Austin, Texas
May 30, 2009

Honorable David Dewhurst , Lieutenant Governor, Senate
Honorable Joe Straus, Speaker of the House, House of Representatives
John S. O'Brien, Director, Legislative Budget Board
SB686 by Davis, Wendy (Relating to the installation, maintenance, or operation of natural gas pipelines on state highways and highway rights-of-way.), Conference Committee Report

No significant fiscal implication to the State is anticipated.

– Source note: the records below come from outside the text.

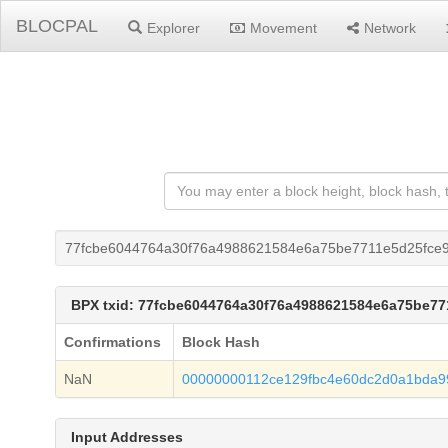
BLOCPAL
Explorer
Movement
Network
77fcbe6044764a30f76a4988621584e6a75be7711e5d25fce9
BPX txid: 77fcbe6044764a30f76a4988621584e6a75be7
Confirmations
Block Hash
NaN
00000000112ce129fbc4e60dc2d0a1bda9
Input Addresses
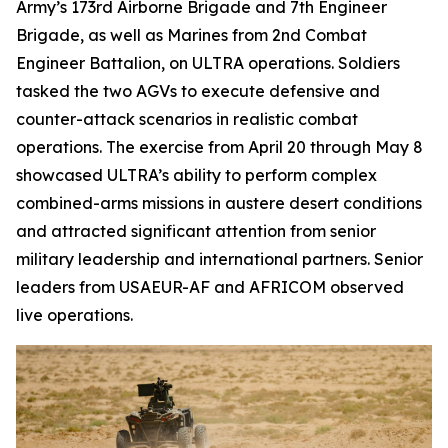
Army’s 173rd Airborne Brigade and 7th Engineer
Brigade, as well as Marines from 2nd Combat
Engineer Battalion, on ULTRA operations. Soldiers
tasked the two AGVs to execute defensive and
counter-attack scenarios in realistic combat
operations. The exercise from April 20 through May 8
showcased ULTRA’s ability to perform complex
combined-arms missions in austere desert conditions
and attracted significant attention from senior
military leadership and international partners. Senior
leaders from USAEUR-AF and AFRICOM observed
live operations.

The bill would amend the Transportation Code to allow a gas utility to lay, maintain, and operate a natural gas pipeline through, under, along, or across a controlled access highway in areas of the state specified by the bill only if the pipeline is subject to the regulation of the Texas Railroad Commission and safety standard requirements; the pipeline complies with all applicable state rules and federal regulations on the accommodation of utility facilities on highway right-of-way; and the highway and associated facilities are promptly restored after the installation or maintenance of the pipeline is complete. The bill would authorize the Texas Department of Transportation (TxDOT) to require a gas utility to relocate a facility at the cost of the utility to accommodate a highway project unless the gas utility has a property interest in the land occupied by the facility to be relocated.


The bill would require a county to permit access below a county road right-of-way for the installation of a temporary water line that does not interfere with existing utilities. The bill would allow a county to regulate the horizontal or vertical location within the right-of-way.

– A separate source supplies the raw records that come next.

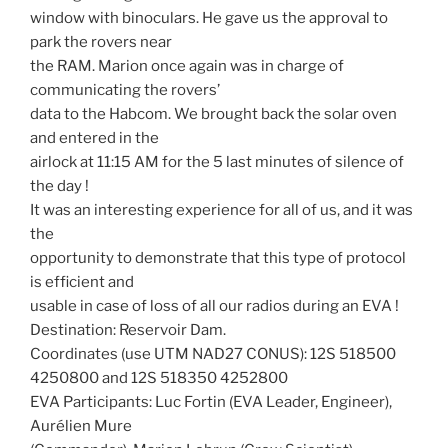
window with binoculars. He gave us the approval to
park the rovers near
the RAM. Marion once again was in charge of
communicating the rovers’
data to the Habcom. We brought back the solar oven
and entered in the
airlock at 11:15 AM for the 5 last minutes of silence of
the day !
It was an interesting experience for all of us, and it was
the
opportunity to demonstrate that this type of protocol
is efficient and
usable in case of loss of all our radios during an EVA !
Destination: Reservoir Dam.
Coordinates (use UTM NAD27 CONUS): 12S 518500
4250800 and 12S 518350 4252800
EVA Participants: Luc Fortin (EVA Leader, Engineer),
Aurélien Mure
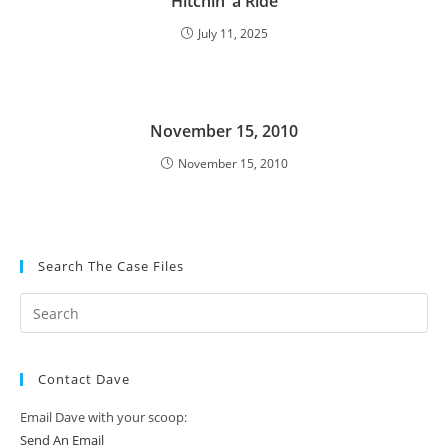
Hitchin’ a Ride
July 11, 2025
November 15, 2010
November 15, 2010
Search The Case Files
Contact Dave
Email Dave with your scoop:
Send An Email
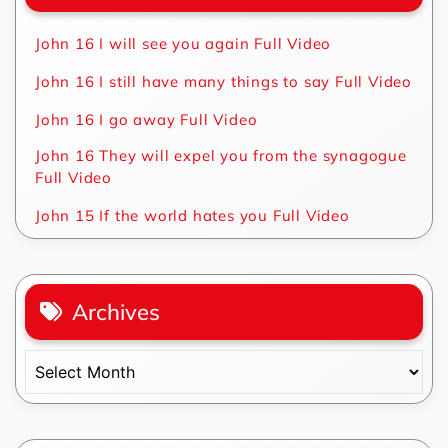
John 16 I will see you again Full Video
John 16 I still have many things to say Full Video
John 16 I go away Full Video
John 16 They will expel you from the synagogue
Full Video
John 15 If the world hates you Full Video
Archives
Archives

Based on the analysis of the Texas Department of Transportation, it is assumed any additional costs or duties associated with implementing the provisions of the bill could be absorbed within existing resources.

Local Government Impact

Tarrant County reported the provisions of the bill would not have a significant fiscal impact on their county. Tarrant County stated that as long as the proper permits are completed by the drilling contractors, the county does not have a problem with the installation of a temporary water line along their county roads; usually these temporary water lines are installed for only a period of 4 to 5 weeks and there is no charge for filling out a permit.


The fiscal impact to some counties for repairing roads could be significant, but would vary depending on the amount of damage and the number of temporary water lines that are installed.